The coupling is so strong that water is substantially absorbing of even red visible light, including where photosynthesis is important. In order to make this work, you'll need to pay attention to the particular spectral sensitivity of the species you are growing. As explained in this answer without a good balance of both red and blue light, plants will grow strangely.

Also, don't forget:

  1. There are also Fresnel reflections at each interface, mostly at the entrance and exits from air/atmosphere to glass, but a bit also at the glass/water interfaces.
  2. Life is tenacious and stuff tries to grow wherever there is an energy source and water. You'll need to make sure algae or other stuff does not start to grow in the water, increasing turbidity and reducing transmission due to absorption and scattering.

That plants need or at least really want both red and blue light is the reason for the otherworldly color seen in LED lighting for plants, for example as shown in the question Have there been at least continuous periods of plants growing on the ISS?.

*Questions to answer*.
1. In the passage on light for plants, what is given as the reason for the otherworldly color of LED lighting for plants?
2. Output the passage on light for plants, starting with "The coupling is" and going on through "absorption and scattering.".
Rely only on the passage on light for plants, not on the data.

*Exercise data*.

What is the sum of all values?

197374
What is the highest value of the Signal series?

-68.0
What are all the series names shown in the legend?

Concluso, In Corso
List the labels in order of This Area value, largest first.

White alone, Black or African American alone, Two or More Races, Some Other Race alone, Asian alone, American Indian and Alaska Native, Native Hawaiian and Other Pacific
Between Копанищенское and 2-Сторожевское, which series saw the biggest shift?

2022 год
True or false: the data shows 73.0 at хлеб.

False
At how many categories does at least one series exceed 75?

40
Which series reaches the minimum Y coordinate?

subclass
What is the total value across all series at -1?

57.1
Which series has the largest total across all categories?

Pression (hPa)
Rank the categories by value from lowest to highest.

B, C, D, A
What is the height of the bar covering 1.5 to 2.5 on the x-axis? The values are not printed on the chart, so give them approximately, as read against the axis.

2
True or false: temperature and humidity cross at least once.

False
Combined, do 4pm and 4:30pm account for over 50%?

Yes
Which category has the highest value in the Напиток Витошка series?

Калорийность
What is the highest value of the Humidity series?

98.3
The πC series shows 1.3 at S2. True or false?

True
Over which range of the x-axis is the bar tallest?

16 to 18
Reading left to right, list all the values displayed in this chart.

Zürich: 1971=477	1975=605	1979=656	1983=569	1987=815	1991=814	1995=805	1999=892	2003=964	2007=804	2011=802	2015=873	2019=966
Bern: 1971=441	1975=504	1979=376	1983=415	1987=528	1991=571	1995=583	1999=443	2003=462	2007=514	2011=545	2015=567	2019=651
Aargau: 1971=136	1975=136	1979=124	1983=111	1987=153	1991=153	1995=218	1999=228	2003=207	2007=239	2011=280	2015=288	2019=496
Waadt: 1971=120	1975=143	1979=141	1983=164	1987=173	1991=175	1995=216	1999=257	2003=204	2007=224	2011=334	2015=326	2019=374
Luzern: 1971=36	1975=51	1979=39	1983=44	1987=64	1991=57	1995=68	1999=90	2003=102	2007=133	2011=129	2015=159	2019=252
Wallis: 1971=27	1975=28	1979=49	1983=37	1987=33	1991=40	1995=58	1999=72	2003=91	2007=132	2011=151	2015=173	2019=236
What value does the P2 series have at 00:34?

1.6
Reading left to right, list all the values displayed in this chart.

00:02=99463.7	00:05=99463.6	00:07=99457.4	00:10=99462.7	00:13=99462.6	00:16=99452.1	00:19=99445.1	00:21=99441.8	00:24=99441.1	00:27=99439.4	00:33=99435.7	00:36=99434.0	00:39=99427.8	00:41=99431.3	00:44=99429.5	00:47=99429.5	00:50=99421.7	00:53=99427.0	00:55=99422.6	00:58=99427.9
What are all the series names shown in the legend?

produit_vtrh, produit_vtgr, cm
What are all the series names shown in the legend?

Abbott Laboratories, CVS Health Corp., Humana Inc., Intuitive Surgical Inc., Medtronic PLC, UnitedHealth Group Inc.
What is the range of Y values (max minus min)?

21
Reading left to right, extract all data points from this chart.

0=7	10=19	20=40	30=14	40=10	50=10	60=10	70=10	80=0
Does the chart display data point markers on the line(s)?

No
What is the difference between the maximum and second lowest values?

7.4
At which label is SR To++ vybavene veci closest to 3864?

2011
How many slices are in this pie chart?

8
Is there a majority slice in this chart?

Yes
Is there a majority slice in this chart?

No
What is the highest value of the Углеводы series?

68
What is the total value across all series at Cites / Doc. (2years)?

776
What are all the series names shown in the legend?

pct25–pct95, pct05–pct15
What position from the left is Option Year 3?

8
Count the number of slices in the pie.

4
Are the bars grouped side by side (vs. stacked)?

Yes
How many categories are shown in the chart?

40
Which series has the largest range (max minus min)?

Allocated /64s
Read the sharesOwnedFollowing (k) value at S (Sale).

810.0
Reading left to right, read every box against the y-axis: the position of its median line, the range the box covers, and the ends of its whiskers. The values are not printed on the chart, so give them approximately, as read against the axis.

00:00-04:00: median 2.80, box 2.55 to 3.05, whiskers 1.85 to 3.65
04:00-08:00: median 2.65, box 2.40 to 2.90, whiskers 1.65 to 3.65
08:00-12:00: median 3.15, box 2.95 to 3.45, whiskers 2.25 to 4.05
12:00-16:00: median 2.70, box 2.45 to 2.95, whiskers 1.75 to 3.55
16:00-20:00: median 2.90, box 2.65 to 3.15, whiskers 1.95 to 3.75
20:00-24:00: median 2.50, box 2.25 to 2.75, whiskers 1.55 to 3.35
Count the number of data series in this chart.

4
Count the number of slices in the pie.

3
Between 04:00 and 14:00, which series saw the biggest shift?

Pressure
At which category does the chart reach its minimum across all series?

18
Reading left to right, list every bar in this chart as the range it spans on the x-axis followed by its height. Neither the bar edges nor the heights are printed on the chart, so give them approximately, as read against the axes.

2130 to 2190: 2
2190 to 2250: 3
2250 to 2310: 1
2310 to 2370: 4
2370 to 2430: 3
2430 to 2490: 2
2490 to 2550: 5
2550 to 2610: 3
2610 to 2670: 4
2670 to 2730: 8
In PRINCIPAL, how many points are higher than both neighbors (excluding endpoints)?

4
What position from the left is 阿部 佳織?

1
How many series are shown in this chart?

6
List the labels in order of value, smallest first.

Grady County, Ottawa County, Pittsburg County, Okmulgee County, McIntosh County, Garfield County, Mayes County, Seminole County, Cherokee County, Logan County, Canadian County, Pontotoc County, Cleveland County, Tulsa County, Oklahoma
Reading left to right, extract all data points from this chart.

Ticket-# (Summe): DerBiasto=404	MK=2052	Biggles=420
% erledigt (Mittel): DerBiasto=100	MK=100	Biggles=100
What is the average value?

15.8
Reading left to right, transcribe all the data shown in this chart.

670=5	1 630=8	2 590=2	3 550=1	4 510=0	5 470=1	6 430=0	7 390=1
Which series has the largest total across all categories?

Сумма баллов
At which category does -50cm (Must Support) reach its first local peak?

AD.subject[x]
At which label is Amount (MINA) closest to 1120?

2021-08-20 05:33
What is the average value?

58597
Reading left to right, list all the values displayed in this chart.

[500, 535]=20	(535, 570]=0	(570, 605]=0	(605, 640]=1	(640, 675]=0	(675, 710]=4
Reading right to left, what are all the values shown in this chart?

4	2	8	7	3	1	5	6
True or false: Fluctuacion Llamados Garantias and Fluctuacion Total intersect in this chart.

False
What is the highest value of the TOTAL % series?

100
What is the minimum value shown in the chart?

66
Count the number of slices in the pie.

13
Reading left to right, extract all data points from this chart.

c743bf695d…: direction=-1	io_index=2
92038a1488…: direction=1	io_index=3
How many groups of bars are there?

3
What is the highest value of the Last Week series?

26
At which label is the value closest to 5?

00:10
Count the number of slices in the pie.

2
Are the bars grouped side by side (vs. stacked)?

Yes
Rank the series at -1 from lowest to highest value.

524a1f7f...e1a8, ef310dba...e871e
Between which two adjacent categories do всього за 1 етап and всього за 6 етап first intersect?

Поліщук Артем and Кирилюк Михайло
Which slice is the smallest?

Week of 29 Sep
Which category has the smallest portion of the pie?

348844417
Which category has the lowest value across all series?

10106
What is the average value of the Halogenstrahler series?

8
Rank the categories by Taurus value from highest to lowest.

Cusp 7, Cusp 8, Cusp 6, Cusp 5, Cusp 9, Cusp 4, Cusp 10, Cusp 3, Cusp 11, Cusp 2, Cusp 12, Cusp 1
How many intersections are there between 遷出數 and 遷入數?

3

*Activity answers*.
1. Plants need, or at least really want, both red and blue light.

2.
The coupling is so strong that water is substantially absorbing of even red visible light, including where photosynthesis is important. In order to make this work, you'll need to pay attention to the particular spectral sensitivity of the species you are growing. As explained in this answer without a good balance of both red and blue light, plants will grow strangely.

Also, don't forget:

  1. There are also Fresnel reflections at each interface, mostly at the entrance and exits from air/atmosphere to glass, but a bit also at the glass/water interfaces.
  2. Life is tenacious and stuff tries to grow wherever there is an energy source and water. You'll need to make sure algae or other stuff does not start to grow in the water, increasing turbidity and reducing transmission due to absorption and scattering.